#### What you should do:
Go through the entries below and report how many lines contain the string "building". Nothing but the number is wanted.

── Data ──

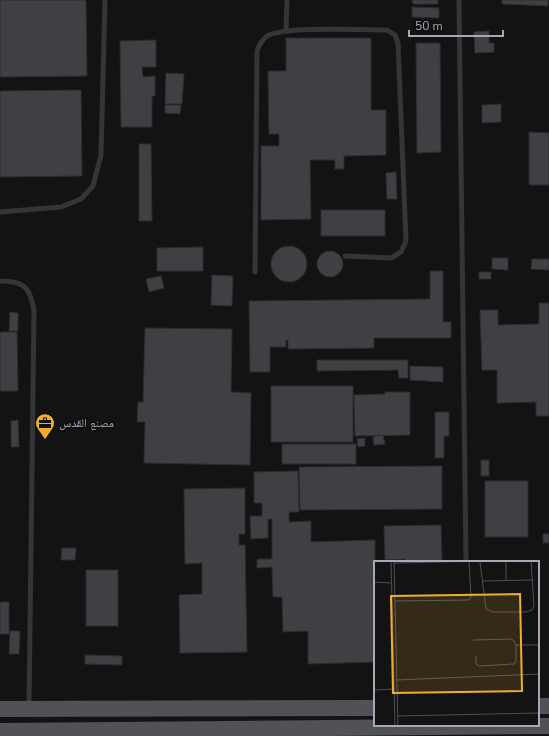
<svg xmlns="http://www.w3.org/2000/svg" width="549" height="736" viewBox="0 0 549 736" font-family="'Nunito Sans','Noto Naskh Arabic',sans-serif">
	<style>
		.building { fill: #3f4044; stroke: #2d2d30 }
		.lines { fill: none; stroke-linecap: round; stroke-linejoin: round }
		.service { stroke: #343539; stroke-width: 5 }
		.primary { stroke: #505258; stroke-width: 16 }
		.labels { text-anchor: middle; stroke-width: 3; stroke-linejoin: round; paint-order: stroke }
		.poi-label { font-size: 12px; fill: #a4aab5; stroke: #0e0e0f; text-anchor: start }
		.inset-road { fill: none; stroke: #4d4f54; stroke-width: 1 }
		.view { fill: #f0ad2f; fill-opacity: 0.15; stroke: #f0ad2f; stroke-width: 2 }
		.inset-edge { fill: none; stroke: #a4aab5; stroke-width: 2 }
	</style>
	<rect width="100%" height="100%" fill="#131314"/>
	<g class="building">
		<path d="M 0,0 L 86,0 L 87,76 L 0,77 Z"/>
		<path d="M 412,0 L 438,0 L 438,4 L 413,4 Z"/>
		<path d="M 502,0 L 548,0 L 548,6 L 502,4 Z"/>
		<path d="M 412,7 L 439,8 L 439,18 L 412,17 Z"/>
		<path d="M 489,31 L 489,43 L 494,43 L 494,52 L 475,53 L 474,32 Z"/>
		<path d="M 286,38 L 371,38 L 371,110 L 386,110 L 386,155 L 344,156 L 344,169 L 335,169 L 335,160 L 310,160 L 311,219 L 261,220 L 261,146 L 279,146 L 279,134 L 269,134 L 268,71 L 286,71 Z"/>
		<path d="M 156,40 L 156,67 L 142,67 L 143,77 L 155,76 L 155,96 L 152,96 L 152,127 L 121,127 L 120,41 Z"/>
		<path d="M 416,43 L 440,43 L 441,152 L 417,153 Z"/>
		<path d="M 166,73 L 184,74 L 182,104 L 165,104 Z"/>
		<path d="M 81,90 L 82,176 L 0,177 L 0,91 Z"/>
		<path d="M 501,104 L 501,122 L 482,123 L 482,105 Z"/>
		<path d="M 165,105 L 181,105 L 180,114 L 165,113 Z"/>
		<path d="M 529,132 L 549,133 L 549,185 L 529,185 Z"/>
		<path d="M 139,144 L 151,144 L 152,221 L 139,221 Z"/>
		<path d="M 396,172 L 397,199 L 387,199 L 386,173 Z"/>
		<rect x="321" y="210" width="64" height="26"/>
		<circle cx="289" cy="264" r="18"/>
		<path d="M 203,247 L 203,271 L 157,271 L 157,248 Z"/>
		<circle cx="330" cy="264" r="13"/>
		<path d="M 492,258 L 508,258 L 508,270 L 492,269 Z"/>
		<path d="M 532,259 L 549,259 L 549,270 L 531,269 Z"/>
		<path d="M 430,271 L 443,271 L 443,322 L 451,322 L 451,338 L 374,338 L 374,348 L 288,349 L 288,340 L 286,340 L 286,347 L 270,347 L 270,372 L 250,372 L 249,301 L 430,299 Z"/>
		<rect x="479" y="272" width="12" height="7"/>
		<path d="M 212,275 L 233,276 L 232,306 L 211,305 Z"/>
		<path d="M 161,276 L 164,288 L 149,292 L 146,279 Z"/>
		<path d="M 539,303 L 549,303 L 549,416 L 536,416 L 536,402 L 497,403 L 497,370 L 482,370 L 480,310 L 498,310 L 498,325 L 539,324 Z"/>
		<path d="M 10,312 L 18,313 L 18,331 L 9,331 Z"/>
		<path d="M 145,328 L 232,329 L 231,392 L 251,393 L 250,465 L 144,463 L 145,422 L 137,422 L 138,402 L 143,402 Z"/>
		<path d="M 0,332 L 17,332 L 18,391 L 0,391 Z"/>
		<path d="M 317,360 L 408,360 L 408,378 L 399,378 L 398,370 L 317,371 Z"/>
		<path d="M 410,366 L 443,367 L 443,382 L 410,380 Z"/>
		<rect x="271" y="386" width="82" height="56"/>
		<path d="M 385,392 L 410,392 L 410,435 L 355,436 L 354,395 L 385,394 Z"/>
		<path d="M 435,412 L 449,412 L 449,436 L 444,436 L 444,458 L 435,458 Z"/>
		<path d="M 18,420 L 19,447 L 11,447 L 11,421 Z"/>
		<path d="M 383,435 L 385,444 L 374,445 L 373,437 Z"/>
		<path d="M 365,438 L 365,446 L 358,447 L 357,439 Z"/>
		<rect x="282" y="444" width="74" height="20"/>
		<rect x="481" y="460" width="8" height="16"/>
		<path d="M 442,466 L 442,509 L 300,510 L 299,467 Z"/>
		<path d="M 298,471 L 299,512 L 289,512 L 289,522 L 311,521 L 311,542 L 375,540 L 375,662 L 308,664 L 308,631 L 283,632 L 282,597 L 273,597 L 272,567 L 257,568 L 257,559 L 272,559 L 272,519 L 268,519 L 268,538 L 251,539 L 250,516 L 262,516 L 262,503 L 254,503 L 254,472 Z"/>
		<rect x="485" y="481" width="43" height="56"/>
		<path d="M 245,488 L 245,534 L 239,534 L 239,545 L 245,545 L 247,652 L 180,653 L 179,595 L 202,594 L 202,563 L 185,564 L 184,489 Z"/>
		<path d="M 441,525 L 442,562 L 405,562 L 405,559 L 385,560 L 384,526 Z"/>
		<rect x="543" y="534" width="6" height="9"/>
		<path d="M 62,548 L 76,548 L 75,560 L 61,560 Z"/>
		<rect x="86" y="570" width="32" height="56"/>
		<rect x="0" y="602" width="9" height="32"/>
		<path d="M 10,631 L 20,631 L 19,654 L 9,654 Z"/>
		<path d="M 85,655 L 122,656 L 122,665 L 85,664 Z"/>
	</g>
	<g class="lines">
		<g class="service">
			<path d="M 459,0 L 466,562"/>
			<path d="M 286,30 L 287,0"/>
			<path d="M 0,212 L 61,207 L 81,199 L 93,186 L 101,155 L 105,0"/>
			<path d="M 255,272 L 257,51 C 259,45 262,40 267,36 C 284,26 364,30 387,30 L 395,35 L 398,43 L 406,241 L 401,252 L 391,258 L 345,256"/>
			<path d="M 0,281 C 24,281 30,287 34,310 L 29,707"/>
		</g>
		<g class="primary">
			<path d="M 538,706 L 549,706"/>
			<path d="M 0,709 L 375,708"/>
			<path d="M 0,731 L 549,726"/>
		</g>
	</g>
	<defs>
		<symbol id="office-pin" viewBox="-11 -11 22 30"><path d="M0 17L-7.5 6A9.5 9.5 0 1 1 7.5 6Z" fill="#f0ad2f" stroke="#0e0e0f"/><path d="M-6-3h4V-5.5h4V-3h4V5H-6ZM-1-4.5V-3h2v-1.5ZM-6 0V1H6V0Z" fill="#111"/></symbol>
	</defs>
	<g fill-rule="evenodd">
		<use href="#office-pin" x="34" y="412" width="22" height="30"/>
	</g>
	<g class="labels">
		<g class="poi-label">
			<text x="59" y="427">مصنع القدس</text>
		</g>
	</g>
	<g transform="translate(374 561)">
		<rect width="165" height="165" fill="#131314"/>
		<path class="inset-road" d="M 17,0 L 21,165M 20,0 L 24,165M 132,0 L 132,19M 106,1 L 112,48 L 119,51 L 152,51 L 158,49 L 160,45 L 157,0M 20,2 L 112,0M 108,20 L 159,19M 0,21 L 17,22M 22,40 L 95,39 L 97,36 L 95,1M 99,79 L 138,78 L 142,84 L 142,101 L 140,103 L 105,105 L 102,103 L 102,95M 142,84 L 165,84M 22,119 L 165,113M 0,129 L 20,128M 24,155 L 165,152"/>
		<path class="view" d="M 146,33 L 148,130 L 19,132 L 17,35 Z"/>
		<rect width="165" height="165" class="inset-edge"/>
	</g>
	<path d="M409 30v6h94v-6" fill="none" stroke="#a4aab5" stroke-width="2"/>
	<text x="415" y="30" font-size="12" fill="#a4aab5" stroke="#0e0e0f" stroke-width="3" paint-order="stroke">50 m</text>
</svg>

───

#### Written response:
2